» **EXTRACT TO READ**:
--- begin ---
Commons talk:Library back up project

From Wikimedia Commons, the free media repository
Jump to navigation Jump to search

How to upload 1927-1949 books? 如何上傳民國圖書?[edit]

I have obtained a large Chinese books database. People can't get these files online now so there is an urgent need to upload them. I have uploaded file published 95 year ago (1209-1899 1900-1910 1911-1920 1921-1926) because they have entered PD in US and highly likely author died over 50 year. How to upload books published 1927-1949? I can't verify one by one myself due to the large number. There are two ways:

  1. Publish the book list and request users identify PD books and copy to another list. I will upload the identified PD books. Pro: Good copyright protection. Con: Author information is difficult to find for the old authors. Only a small proportion is expected to be uploaded.
  2. Publish the book list and request users to delete non-PD books from the list. Then I will upload every book remain on the list. If non-PD books not removed by users were uploaded and found to be non-PD after the upload, then any user could report to delete them. Pro: A large proportion will be uploaded, which is good for the preservation of old books. Cons: It will increase the workload for admins to delete after the upload.

Which way should I upload them? Please comment.

我获得了许多中文书籍。人们现在无法在线获取这些文件,因此迫切需要上传它们。但是,有些人进入了公有领域(PD),而其他则没有。我应该如何上传它们?由于美国保护期为95年,而且这时期出版图书的绝大部分作者已经去世超过了50年,我已经上传了95年前出版的图书(1209-1899 1900-1910 1911-1920 1921-1926)。由于数量众多,我无法自己一一验证。对于1927-1949年出版的图书,由于数量众多,我无法自己一一验证,有两种上传方法:

  1. 发布图书列表,并请求用户识别 PD 图书并复制到另一个列表。 我将上传已识别的 PD 书籍。 优点:良好的版权保护。 缺点:老作者很难找到作者信息。 预计只有一小部分图书会被上传。
--- end ---
» **PROBLEM SET**:
1 - On the Commons talk page, switch "PD books" to "public domain books" and write out the passage from "I have obtained" up to and including "to be uploaded.".
2 - According to the Commons talk page, what is the drawback of having users delete non-PD books from the list?

» **DATA ENTRIES**:
--- begin ---
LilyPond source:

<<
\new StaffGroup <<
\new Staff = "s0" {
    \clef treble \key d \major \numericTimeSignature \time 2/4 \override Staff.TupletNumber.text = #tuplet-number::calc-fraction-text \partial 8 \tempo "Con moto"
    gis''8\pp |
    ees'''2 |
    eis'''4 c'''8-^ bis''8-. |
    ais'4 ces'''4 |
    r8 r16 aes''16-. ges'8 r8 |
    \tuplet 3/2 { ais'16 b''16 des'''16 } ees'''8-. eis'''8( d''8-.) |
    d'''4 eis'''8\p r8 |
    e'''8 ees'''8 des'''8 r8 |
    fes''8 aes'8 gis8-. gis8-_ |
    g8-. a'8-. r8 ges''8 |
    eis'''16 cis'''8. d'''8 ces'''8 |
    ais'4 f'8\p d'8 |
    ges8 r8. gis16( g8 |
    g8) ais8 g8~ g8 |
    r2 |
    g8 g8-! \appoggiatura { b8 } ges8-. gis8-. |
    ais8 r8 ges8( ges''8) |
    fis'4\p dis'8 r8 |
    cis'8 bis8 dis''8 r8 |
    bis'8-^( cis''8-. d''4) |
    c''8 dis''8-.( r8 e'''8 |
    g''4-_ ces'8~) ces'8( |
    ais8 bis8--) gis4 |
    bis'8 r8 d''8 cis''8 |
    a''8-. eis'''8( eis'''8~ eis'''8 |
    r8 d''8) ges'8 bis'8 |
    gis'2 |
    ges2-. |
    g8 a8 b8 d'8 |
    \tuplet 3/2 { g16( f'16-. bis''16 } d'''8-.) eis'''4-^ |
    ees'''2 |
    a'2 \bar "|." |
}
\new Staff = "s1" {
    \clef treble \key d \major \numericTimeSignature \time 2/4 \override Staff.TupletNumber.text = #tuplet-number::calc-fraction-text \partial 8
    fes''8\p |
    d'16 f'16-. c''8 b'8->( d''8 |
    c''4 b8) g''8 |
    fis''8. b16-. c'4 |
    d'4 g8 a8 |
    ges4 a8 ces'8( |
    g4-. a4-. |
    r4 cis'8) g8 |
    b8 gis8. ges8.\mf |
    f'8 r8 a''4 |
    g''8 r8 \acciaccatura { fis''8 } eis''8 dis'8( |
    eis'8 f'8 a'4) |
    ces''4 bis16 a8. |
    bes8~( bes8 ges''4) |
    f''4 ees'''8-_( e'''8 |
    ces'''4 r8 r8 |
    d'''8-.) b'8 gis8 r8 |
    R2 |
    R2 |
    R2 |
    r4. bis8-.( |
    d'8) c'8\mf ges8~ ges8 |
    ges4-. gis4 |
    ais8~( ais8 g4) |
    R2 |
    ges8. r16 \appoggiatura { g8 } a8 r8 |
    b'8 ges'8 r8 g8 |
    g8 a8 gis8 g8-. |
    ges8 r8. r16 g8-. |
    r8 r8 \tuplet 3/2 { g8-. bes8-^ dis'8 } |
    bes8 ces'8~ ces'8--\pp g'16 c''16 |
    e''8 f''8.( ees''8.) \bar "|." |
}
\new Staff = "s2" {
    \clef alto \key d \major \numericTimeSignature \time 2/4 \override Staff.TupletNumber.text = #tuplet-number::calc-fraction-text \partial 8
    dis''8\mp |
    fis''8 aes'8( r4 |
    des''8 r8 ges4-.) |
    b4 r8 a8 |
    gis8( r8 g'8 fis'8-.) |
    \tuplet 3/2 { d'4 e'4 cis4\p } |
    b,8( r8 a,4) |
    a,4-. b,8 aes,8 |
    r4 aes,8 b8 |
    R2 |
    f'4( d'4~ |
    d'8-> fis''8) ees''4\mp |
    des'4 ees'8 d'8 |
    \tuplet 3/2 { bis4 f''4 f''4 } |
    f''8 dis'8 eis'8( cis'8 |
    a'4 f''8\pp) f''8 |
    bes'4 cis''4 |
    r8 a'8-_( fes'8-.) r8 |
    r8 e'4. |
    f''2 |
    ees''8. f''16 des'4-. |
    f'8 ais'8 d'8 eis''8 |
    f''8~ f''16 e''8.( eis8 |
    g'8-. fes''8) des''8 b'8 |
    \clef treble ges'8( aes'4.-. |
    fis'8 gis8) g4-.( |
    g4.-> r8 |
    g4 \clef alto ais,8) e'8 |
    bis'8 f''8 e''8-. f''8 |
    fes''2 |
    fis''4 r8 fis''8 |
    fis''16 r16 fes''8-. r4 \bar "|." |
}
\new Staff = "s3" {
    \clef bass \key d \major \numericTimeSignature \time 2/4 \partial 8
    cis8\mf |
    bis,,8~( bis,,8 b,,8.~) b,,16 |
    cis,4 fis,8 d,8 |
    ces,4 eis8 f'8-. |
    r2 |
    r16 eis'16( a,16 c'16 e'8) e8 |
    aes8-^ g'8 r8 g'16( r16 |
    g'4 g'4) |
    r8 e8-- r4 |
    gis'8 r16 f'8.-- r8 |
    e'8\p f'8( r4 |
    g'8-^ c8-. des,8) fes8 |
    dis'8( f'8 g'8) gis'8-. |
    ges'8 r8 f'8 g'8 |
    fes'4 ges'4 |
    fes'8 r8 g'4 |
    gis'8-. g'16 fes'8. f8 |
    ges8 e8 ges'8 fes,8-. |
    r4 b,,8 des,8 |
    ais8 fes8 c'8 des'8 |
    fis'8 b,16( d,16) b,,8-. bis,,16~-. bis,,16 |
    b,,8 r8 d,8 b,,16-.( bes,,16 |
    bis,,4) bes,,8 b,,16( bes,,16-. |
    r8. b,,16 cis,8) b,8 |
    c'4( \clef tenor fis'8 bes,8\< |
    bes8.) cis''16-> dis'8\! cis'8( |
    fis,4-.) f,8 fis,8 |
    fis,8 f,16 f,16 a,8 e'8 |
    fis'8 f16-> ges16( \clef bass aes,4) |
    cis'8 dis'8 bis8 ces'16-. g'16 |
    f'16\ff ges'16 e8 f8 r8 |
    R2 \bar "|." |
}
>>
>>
--- end ---
» **ANSWERS FOR THE EXERCISE**:
1 -
I have obtained a large Chinese books database. People can't get these files online now so there is an urgent need to upload them. I have uploaded file published 95 year ago (1209-1899 1900-1910 1911-1920 1921-1926) because they have entered PD in US and highly likely author died over 50 year. How to upload books published 1927-1949? I can't verify one by one myself due to the large number. There are two ways:

  1. Publish the book list and request users identify public domain books and copy to another list. I will upload the identified public domain books. Pro: Good copyright protection. Con: Author information is difficult to find for the old authors. Only a small proportion is expected to be uploaded.

2 - It will increase the workload for admins to delete after the upload.